As I think this to myself almost every night while lying in bed, I am interrupted by the banshee-like call of my mother, Rita. She demands, “Rose, don’t forget to turn the light out!” I never do, but one time in my unfortunate tenure living at home, I left it on all night and was subsequently forced to pay the entire electricity bill as punishment. This should have been the galvanizing instance that prompted me to get my shit together and move out. But, you see, ciphers can’t function as well in the “real world,” that odious term designed to make anyone who doesn’t fit within a certain mold feel like complete and total trash. So I stayed. And stayed. Until, suddenly, one day, I was thirty. That scary number no one likes to talk about and, once “achieved,” forbids you from ever discussing your age again with anyone. Unless, of course, it’s your mother bringing it up to lord your lack of progress over you.

She took the day off from work to spend it with me, though she made sure to iterate that she was losing money to make me feel better about the fact that I had no boyfriend and no real friends to spend this milestone with. But perhaps being alone would have been preferable as she warbled, “I know you’d like to celebrate and ignore the facts…” She slid a candleless cake in front of me. “But we’ve really got to talk about your life. Or lack thereof.”

It was times like these when I wished my father was still around to dilute the fraught relationship I had with my mother. But he was long gone. Something about going out for a pack of cigarettes and never returning–the original excuse for ghosting. Rita wasn’t going to tolerate me for much longer, regardless of how diligently I earned my keep (scrubbing pans with steel wool, mopping floors with the type of mop you only see in Fantasia nowadays, etc.).

And so it was that I found myself packing my bags about a month later for Montreal, where I had secured a job writing copy for a jewelry company that had no issue with touting, “Give her a diamond necklace that will belong to her as much as your heart.” It would be fine, I told myself. At least I would get the fuck out of Michigan. My legal presence in the country was, of course, contingent upon sustaining the work visa the company had provided me with. Two weeks in, I knew this wasn’t going to be a possibility. The job was too soul-sucking to endure, and I decided simply to not show up anymore. It’s so much more humane than quitting, highlighting all the reasons to your employer why the environment of fear-mongering and depression they sustain can’t appeal to your greater need for self-actualization.

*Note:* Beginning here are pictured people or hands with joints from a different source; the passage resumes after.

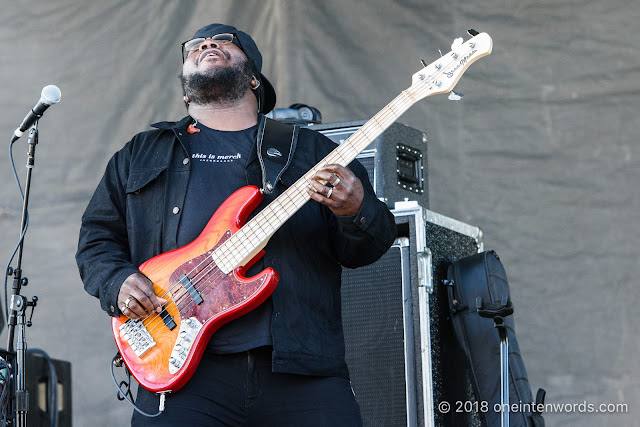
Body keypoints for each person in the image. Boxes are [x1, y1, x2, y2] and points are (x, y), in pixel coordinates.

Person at [76, 23, 397, 426]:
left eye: (225, 42)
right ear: (185, 88)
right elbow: (96, 239)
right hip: (182, 371)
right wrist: (117, 282)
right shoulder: (141, 153)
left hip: (302, 371)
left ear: (253, 78)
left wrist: (356, 208)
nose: (207, 44)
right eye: (195, 46)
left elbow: (368, 247)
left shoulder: (310, 151)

Knowing that this meant I either had to find something else to “pay the bills” or someone else to marry so that I could procure citizenship, I roamed the streets of Old Montreal, tourist-heavy though they were, in search of inspiration for my next move. Though I was walking like everyone else, it felt more as though I was haunting–skulking the streets with the sole objective to unsettle people with my apparitional existence. I truly didn’t belong anywhere because I truly couldn’t press myself into society, make myself fit the way it wanted me to. And as a result, it had forgotten about me altogether.

It was when I stopped in front of Notre-Dame Basilica (Celine Dion was married there, you know) that I found what I had been looking for after all this time: peace with myself, a sense of calm. And it wasn’t because I was near a religious edifice or anything like that, so much as I finally realized that a cipher can take comfort in gleaning a connection to the beauty of things rather than the reliance on people for satisfaction.

Sitting on the steps like the invisible woman that I was, I knew it was going to be okay as a wave of acceptance washed over me. “Sorry, not sorry I’m a cipher,” I mused to no one in particular except maybe that rolling tumbleweed of a McDonald’s wrapper.